Retiring Yale Philosopher to Present his Final Lecture

For more than two decades, Louis Dupre, the T. Lawrason Riggs Professor in Religious Studies, has enthralled Yale students with his insights into phenomenology, the philosophy of religion and modern culture. This week Dupre takes the podium for his last lecture as an active member of the Yale faculty.

The public is invited to attend the final lecture in Dupre’s course “Mystical Trends in Modern Thought.” The talk, titled “The Secular and the Sacred: Western Religion at the Dawn of a New Millennium,” will be presented at 4 p.m. on Thursday, April 23, in Rm. 208 of the Whitney Humanities Center, 53 Wall St. A reception will follow.

A native of Belgium, Dupre is considered one of the preeminent Catholic philosophers of religion of his generation. He is the author of many books, most recently “Metaphysics and Culture” and “Religious Mystery and Rational Reflection.” His forthcoming book, “The Enlightenment, Light and Shadows,” is a continuation of a project that he began in his 1993 work “Passage to Modernity.” Dupre has also written over 150 articles in various philosophical and theological journals, collective works and encyclopedias.

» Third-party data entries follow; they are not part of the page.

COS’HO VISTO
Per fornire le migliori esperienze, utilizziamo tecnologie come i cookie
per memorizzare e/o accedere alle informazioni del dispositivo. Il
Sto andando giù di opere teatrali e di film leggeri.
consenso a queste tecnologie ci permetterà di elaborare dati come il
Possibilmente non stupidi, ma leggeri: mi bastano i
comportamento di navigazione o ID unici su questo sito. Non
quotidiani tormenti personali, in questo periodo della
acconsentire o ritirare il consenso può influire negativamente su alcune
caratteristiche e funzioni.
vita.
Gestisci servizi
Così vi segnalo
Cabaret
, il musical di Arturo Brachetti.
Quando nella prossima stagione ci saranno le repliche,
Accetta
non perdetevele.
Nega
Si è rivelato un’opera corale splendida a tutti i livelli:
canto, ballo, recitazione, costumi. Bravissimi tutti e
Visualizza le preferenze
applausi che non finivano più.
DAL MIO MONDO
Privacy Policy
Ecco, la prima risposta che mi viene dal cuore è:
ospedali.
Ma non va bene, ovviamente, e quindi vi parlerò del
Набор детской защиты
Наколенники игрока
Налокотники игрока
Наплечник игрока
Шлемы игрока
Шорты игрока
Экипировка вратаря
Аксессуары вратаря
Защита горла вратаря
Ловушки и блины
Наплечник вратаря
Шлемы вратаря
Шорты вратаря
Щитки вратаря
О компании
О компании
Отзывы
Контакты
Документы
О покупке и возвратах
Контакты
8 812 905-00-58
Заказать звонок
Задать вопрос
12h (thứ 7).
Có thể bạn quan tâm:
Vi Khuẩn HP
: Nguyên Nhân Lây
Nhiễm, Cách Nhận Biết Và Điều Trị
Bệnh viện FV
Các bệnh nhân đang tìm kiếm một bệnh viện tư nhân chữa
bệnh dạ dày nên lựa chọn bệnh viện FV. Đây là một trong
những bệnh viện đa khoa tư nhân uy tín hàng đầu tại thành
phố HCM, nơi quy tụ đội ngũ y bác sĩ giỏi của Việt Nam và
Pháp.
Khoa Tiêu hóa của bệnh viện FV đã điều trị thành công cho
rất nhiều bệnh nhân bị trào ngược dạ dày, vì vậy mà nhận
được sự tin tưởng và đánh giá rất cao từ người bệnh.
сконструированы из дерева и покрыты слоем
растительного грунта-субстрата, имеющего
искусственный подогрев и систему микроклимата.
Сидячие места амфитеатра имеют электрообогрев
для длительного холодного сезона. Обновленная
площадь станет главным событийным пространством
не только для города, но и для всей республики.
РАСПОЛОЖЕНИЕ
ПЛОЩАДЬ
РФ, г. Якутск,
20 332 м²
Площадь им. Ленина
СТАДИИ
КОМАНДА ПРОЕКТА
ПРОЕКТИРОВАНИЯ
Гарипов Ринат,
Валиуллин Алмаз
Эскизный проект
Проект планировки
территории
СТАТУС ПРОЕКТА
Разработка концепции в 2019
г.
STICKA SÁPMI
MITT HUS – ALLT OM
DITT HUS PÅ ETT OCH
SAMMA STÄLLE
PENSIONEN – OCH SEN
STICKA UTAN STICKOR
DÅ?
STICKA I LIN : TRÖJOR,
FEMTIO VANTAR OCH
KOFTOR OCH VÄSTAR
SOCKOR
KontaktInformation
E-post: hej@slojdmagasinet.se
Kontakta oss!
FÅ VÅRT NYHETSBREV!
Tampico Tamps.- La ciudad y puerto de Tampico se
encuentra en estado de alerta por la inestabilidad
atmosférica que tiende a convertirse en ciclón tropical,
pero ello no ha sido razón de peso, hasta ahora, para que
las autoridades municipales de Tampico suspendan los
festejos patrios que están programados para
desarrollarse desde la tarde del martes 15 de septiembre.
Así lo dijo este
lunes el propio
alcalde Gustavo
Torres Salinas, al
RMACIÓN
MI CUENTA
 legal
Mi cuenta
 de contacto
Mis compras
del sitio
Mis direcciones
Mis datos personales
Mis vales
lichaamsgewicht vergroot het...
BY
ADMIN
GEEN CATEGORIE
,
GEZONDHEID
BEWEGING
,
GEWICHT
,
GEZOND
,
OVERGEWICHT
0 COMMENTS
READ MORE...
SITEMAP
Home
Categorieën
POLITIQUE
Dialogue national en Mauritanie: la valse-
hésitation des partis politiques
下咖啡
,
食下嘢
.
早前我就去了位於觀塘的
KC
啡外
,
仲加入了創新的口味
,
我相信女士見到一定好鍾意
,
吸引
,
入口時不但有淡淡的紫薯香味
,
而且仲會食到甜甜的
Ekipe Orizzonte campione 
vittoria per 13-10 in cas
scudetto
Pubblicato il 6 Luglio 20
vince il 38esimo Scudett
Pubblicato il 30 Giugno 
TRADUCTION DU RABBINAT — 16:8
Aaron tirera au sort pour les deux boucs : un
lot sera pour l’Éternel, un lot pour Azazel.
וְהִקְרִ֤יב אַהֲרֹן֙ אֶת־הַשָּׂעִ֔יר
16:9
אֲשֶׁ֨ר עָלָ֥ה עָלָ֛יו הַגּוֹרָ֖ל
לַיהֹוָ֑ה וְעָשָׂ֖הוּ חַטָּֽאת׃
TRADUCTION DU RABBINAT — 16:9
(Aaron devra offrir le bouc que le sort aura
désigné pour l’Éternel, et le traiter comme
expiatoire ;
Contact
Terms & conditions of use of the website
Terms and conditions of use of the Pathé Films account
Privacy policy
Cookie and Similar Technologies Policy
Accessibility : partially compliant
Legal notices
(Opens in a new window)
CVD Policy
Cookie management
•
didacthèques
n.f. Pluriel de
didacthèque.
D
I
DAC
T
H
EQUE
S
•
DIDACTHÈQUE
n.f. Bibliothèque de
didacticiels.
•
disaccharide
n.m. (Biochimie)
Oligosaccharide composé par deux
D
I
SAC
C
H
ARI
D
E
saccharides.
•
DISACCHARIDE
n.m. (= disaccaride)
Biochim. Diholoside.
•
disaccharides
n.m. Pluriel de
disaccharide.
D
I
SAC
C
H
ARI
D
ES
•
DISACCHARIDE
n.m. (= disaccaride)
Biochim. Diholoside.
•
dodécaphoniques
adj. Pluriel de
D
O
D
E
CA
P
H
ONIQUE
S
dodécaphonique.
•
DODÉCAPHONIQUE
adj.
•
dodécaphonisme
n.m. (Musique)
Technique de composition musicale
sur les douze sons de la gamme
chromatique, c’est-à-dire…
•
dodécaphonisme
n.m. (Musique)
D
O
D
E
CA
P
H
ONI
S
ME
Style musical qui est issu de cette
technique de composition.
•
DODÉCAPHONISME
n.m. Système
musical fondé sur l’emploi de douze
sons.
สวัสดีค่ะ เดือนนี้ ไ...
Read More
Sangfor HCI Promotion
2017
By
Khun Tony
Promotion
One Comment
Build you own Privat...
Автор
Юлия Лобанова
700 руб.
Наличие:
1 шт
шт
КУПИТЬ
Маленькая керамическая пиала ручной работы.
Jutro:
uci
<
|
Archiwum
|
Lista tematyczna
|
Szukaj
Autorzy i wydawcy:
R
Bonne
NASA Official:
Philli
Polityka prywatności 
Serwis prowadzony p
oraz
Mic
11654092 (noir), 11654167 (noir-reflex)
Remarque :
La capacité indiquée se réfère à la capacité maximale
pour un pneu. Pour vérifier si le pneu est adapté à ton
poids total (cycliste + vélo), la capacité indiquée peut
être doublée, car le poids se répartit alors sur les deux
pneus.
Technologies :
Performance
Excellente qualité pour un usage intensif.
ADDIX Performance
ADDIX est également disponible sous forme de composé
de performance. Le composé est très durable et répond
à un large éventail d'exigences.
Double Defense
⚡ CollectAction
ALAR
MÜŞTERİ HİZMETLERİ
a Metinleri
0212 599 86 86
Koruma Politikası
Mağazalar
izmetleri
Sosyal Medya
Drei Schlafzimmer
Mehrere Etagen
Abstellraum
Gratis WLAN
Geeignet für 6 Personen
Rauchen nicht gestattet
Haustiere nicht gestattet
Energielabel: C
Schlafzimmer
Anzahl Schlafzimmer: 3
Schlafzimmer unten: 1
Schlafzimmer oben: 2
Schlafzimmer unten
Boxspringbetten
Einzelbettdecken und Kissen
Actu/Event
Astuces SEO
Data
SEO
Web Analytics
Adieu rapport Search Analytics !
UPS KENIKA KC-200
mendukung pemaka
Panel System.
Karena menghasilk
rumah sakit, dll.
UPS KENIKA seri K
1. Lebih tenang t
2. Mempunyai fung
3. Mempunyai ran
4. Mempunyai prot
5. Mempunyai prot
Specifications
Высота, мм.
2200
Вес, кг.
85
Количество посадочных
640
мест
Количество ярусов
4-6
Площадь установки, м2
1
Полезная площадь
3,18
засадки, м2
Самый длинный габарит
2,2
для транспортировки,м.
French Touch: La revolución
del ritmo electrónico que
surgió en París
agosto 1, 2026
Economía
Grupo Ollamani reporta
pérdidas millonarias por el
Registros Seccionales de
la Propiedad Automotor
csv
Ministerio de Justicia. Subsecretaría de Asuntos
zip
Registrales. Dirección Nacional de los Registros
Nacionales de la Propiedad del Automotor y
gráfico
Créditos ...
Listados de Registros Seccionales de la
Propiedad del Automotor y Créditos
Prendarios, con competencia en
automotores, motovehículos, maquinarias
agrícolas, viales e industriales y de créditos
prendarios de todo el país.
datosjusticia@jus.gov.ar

Dupre came to Yale in 1973 and has been an active member of the University community, playing an instrumental role in the founding of the Yale Humanities Program. His many national and international honors include the Phi Beta Kappa Award as Teacher of the Year and the Aquinas Medal of the American Catholic Philosophical Association. He is a member of the American Academy of Arts and Sciences and a foreign member of the Belgian Academy of Arts, Letters and Sciences.